Nell’attesa ci siamo recati al Terminal di American, per chiedere se ci fosse la possibilità di spostare il volo di quel pomeriggio per Maui al giorno successivo. L’efficientissima addetta alle customer relations ha armeggiato per una decina di minuti al computer e ci ha ‘trasferito’ sul volo del giorno successivo. I posti che avevamo scelto sull’A321neo di American per Maui, insieme ai 75 euro spesi per bloccarli, sono andati a farsi benedire, ovviamente.

La stessa addetta di American (da United nessuno ce lo aveva detto) ci ha suggerito di chiedere a United una ‘letter of delay’, grazie alla quale avremmo potuto ottenere una notte gratis in hotel a Los Angeles.

Intorno alle 14, sfiniti, amareggiati (per il giorno di vacanza perso in un paradiso come le Hawaii, non, con tutto il rispetto, a Riccione) e con la ‘letter of delay’ in tasca, siamo finalmente decollati per Los Angeles.

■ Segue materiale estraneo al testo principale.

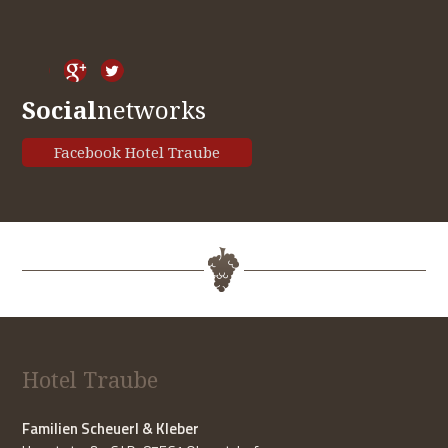
Social
networks
Facebook Hotel Traube
Hotel Traube
Familien Scheuerl & Kleber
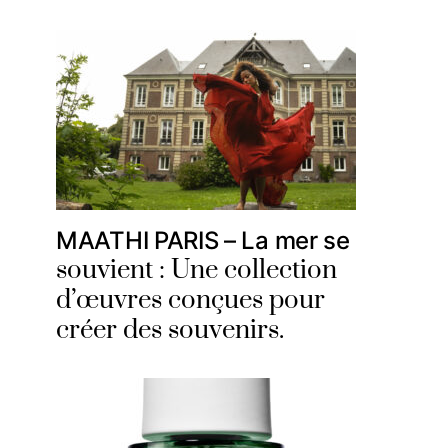
MAATHI PARIS – La mer se
souvient : Une collection
d’œuvres conçues pour
créer des souvenirs.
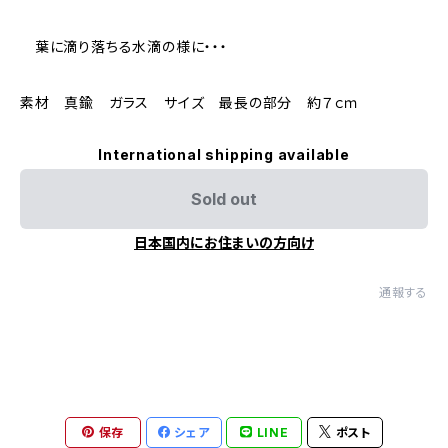
葉に滴り落ちる水滴の様に・・・
素材 真鍮 ガラス サイズ 最長の部分 約７ｃｍ
International shipping available
Sold out
日本国内にお住まいの方向け
通報する
保存
シェア
LINE
ポスト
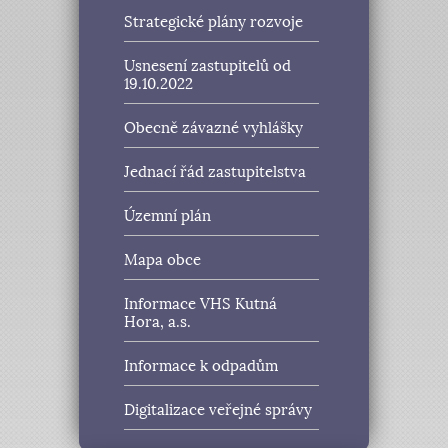
Strategické plány rozvoje
Usnesení zastupitelů od
19.10.2022
Obecně závazné vyhlášky
Jednací řád zastupitelstva
Územní plán
Mapa obce
Informace VHS Kutná
Hora, a.s.
Informace k odpadům
Digitalizace veřejné správy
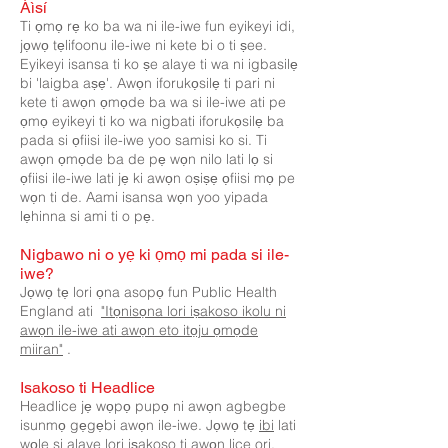
Àìsí
Ti ọmọ rẹ ko ba wa ni ile-iwe fun eyikeyi idi,
jọwọ tẹlifoonu ile-iwe ni kete bi o ti ṣee.
Eyikeyi isansa ti ko ṣe alaye ti wa ni igbasilẹ
bi 'laigba aṣẹ'. Awọn iforukọsilẹ ti pari ni
kete ti awọn ọmọde ba wa si ile-iwe ati pe
ọmọ eyikeyi ti ko wa nigbati iforukọsilẹ ba
pada si ọfiisi ile-iwe yoo samisi ko si. Ti
awọn ọmọde ba de pẹ wọn nilo lati lọ si
ọfiisi ile-iwe lati jẹ ki awọn oṣiṣẹ ọfiisi mọ pe
wọn ti de. Aami isansa wọn yoo yipada
lẹhinna si ami ti o pẹ.
Nigbawo ni o yẹ ki ọmọ mi pada si ile-
iwe?
Jọwọ tẹ lori ọna asopọ fun Public Health
England ati
"Itọnisọna lori iṣakoso ikolu ni
awọn ile-iwe ati awọn eto itọju ọmọde
miiran"
.
Isakoso ti Headlice
Headlice jẹ wọpọ pupọ ni awọn agbegbe
isunmọ gẹgẹbi awọn ile-iwe. Jọwọ tẹ
ibi
lati
wọle si alaye lori iṣakoso ti awọn lice ori.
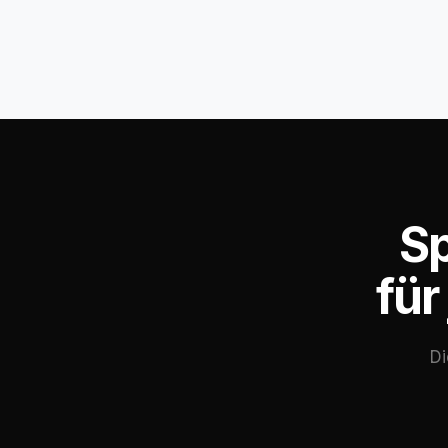
Sp
für
Di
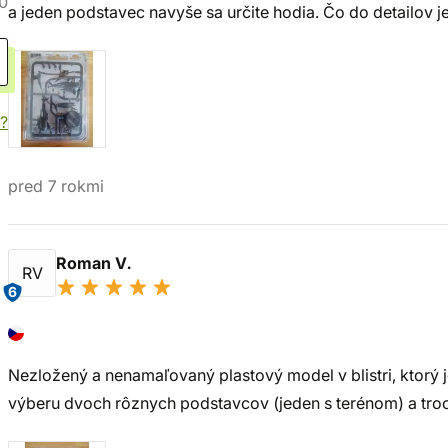
0
a jeden podstavec navyše sa určite hodia. Čo do detailov 
?
pred 7 rokmi
Roman V.
RV
6
Nezložený a nenamaľovaný plastový model v blistri, ktorý
výberu dvoch rôznych podstavcov (jeden s terénom) a troch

Tre ore e mezza dopo, quando mancavano pochi minuti alle 17, abbiamo ritirato i nostri bagagli al terminal United del Los Angeles International Airport, ci siamo trasferiti a quello attiguo di American dove abbiamo avuto conferma della nostra ‘presenza’ sul volo del giorno successivo alle 17 per Maui. Quindi, abbiamo fatto ritorno al Terminal di United dove, presentando la ‘letter of delay’, la caposcalo non ha battuto ciglio e ci ha prenotato una stanza con colazione allo Sheraton LAX.

Magra consolazione, visto che la stanza che avevamo prenotato per la notte precedente a LA (260 euro) era andata persa (mentre eravamo riusciti in extremis a cancellare la prenotazione per la prima notte in hotel a Maui e a spostare di un giorno l’inizio del noleggio dell’auto sull’isola- ovviamente tutta fatica e stress in più).

L’odissea si è conclusa quando intorno alle 19.30 del terzo giorno di viaggio siamo scesi dall’’Airbus di American e abbiamo ritirato i bagagli a Maui. La nostra vacanza è potuta iniziare (con 24 ore di ritardo), dopo il viaggio più faticoso e stressante che io abbia mai fatto. Per mia fortuna io parlo un ottimo inglese, sono un frequent flyer e un appassionato di aviazione e di fronte a situazioni impreviste e imprevedibili so come muovermi, cosa chiedere e a chi per arrivare comunque a destinazione contenendo i danni. Ma mi chiedo: cosa sarebbe successo, in un simile frangente, al ‘viaggiatore medio’?